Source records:
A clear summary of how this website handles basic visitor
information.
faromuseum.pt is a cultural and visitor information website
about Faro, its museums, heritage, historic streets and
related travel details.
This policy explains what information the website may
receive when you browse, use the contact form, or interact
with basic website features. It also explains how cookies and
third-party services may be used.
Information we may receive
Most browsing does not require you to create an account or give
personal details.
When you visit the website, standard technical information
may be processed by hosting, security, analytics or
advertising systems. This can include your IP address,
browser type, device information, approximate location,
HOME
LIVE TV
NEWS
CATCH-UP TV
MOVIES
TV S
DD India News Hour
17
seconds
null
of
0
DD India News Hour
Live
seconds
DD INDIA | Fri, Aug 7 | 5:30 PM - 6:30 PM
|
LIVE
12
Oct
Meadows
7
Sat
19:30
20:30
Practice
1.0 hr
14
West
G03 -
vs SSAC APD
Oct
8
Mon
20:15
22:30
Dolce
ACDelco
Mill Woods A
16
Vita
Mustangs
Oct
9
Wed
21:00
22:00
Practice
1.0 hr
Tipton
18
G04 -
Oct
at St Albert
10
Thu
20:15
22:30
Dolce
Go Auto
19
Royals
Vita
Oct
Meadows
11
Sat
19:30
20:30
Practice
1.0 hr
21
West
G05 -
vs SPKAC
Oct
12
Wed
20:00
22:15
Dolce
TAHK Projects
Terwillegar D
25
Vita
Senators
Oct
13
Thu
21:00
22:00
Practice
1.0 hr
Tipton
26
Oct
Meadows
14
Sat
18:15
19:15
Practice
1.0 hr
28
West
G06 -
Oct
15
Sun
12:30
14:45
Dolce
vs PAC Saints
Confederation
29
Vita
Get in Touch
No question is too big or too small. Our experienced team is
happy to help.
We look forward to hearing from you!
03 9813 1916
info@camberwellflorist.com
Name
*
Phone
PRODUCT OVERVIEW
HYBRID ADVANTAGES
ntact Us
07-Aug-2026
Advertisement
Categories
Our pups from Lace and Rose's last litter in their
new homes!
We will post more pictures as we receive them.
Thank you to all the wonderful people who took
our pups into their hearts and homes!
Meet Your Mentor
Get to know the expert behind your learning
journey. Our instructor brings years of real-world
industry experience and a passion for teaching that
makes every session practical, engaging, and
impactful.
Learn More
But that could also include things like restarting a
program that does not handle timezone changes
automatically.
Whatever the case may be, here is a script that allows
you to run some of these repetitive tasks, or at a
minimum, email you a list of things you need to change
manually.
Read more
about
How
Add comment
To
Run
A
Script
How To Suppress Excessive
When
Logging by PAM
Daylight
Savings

# Your instructions
Transcribe each entry word for word.

# Solved problem
A clear summary of how this website handles basic visitor
information.
faromuseum.pt is a cultural and visitor information website
about Faro, its museums, heritage, historic streets and
related travel details.
This policy explains what information the website may
receive when you browse, use the contact form, or interact
with basic website features. It also explains how cookies and
third-party services may be used.
Information we may receive
Most browsing does not require you to create an account or give
personal details.
When you visit the website, standard technical information
may be processed by hosting, security, analytics or
advertising systems. This can include your IP address,
browser type, device information, approximate location,
HOME
LIVE TV
NEWS
CATCH-UP TV
MOVIES
TV S
DD India News Hour
17
seconds
null
of
0
DD India News Hour
Live
seconds
DD INDIA | Fri, Aug 7 | 5:30 PM - 6:30 PM
|
LIVE
12
Oct
Meadows
7
Sat
19:30
20:30
Practice
1.0 hr
14
West
G03 -
vs SSAC APD
Oct
8
Mon
20:15
22:30
Dolce
ACDelco
Mill Woods A
16
Vita
Mustangs
Oct
9
Wed
21:00
22:00
Practice
1.0 hr
Tipton
18
G04 -
Oct
at St Albert
10
Thu
20:15
22:30
Dolce
Go Auto
19
Royals
Vita
Oct
Meadows
11
Sat
19:30
20:30
Practice
1.0 hr
21
West
G05 -
vs SPKAC
Oct
12
Wed
20:00
22:15
Dolce
TAHK Projects
Terwillegar D
25
Vita
Senators
Oct
13
Thu
21:00
22:00
Practice
1.0 hr
Tipton
26
Oct
Meadows
14
Sat
18:15
19:15
Practice
1.0 hr
28
West
G06 -
Oct
15
Sun
12:30
14:45
Dolce
vs PAC Saints
Confederation
29
Vita
Get in Touch
No question is too big or too small. Our experienced team is
happy to help.
We look forward to hearing from you!
03 9813 1916
info@camberwellflorist.com
Name
*
Phone
PRODUCT OVERVIEW
HYBRID ADVANTAGES
ntact Us
07-Aug-2026
Advertisement
Categories
Our pups from Lace and Rose's last litter in their
new homes!
We will post more pictures as we receive them.
Thank you to all the wonderful people who took
our pups into their hearts and homes!
Meet Your Mentor
Get to know the expert behind your learning
journey. Our instructor brings years of real-world
industry experience and a passion for teaching that
makes every session practical, engaging, and
impactful.
Learn More
But that could also include things like restarting a
program that does not handle timezone changes
automatically.
Whatever the case may be, here is a script that allows
you to run some of these repetitive tasks, or at a
minimum, email you a list of things you need to change
manually.
Read more
about
How
Add comment
To
Run
A
Script
How To Suppress Excessive
When
Logging by PAM
Daylight
Savings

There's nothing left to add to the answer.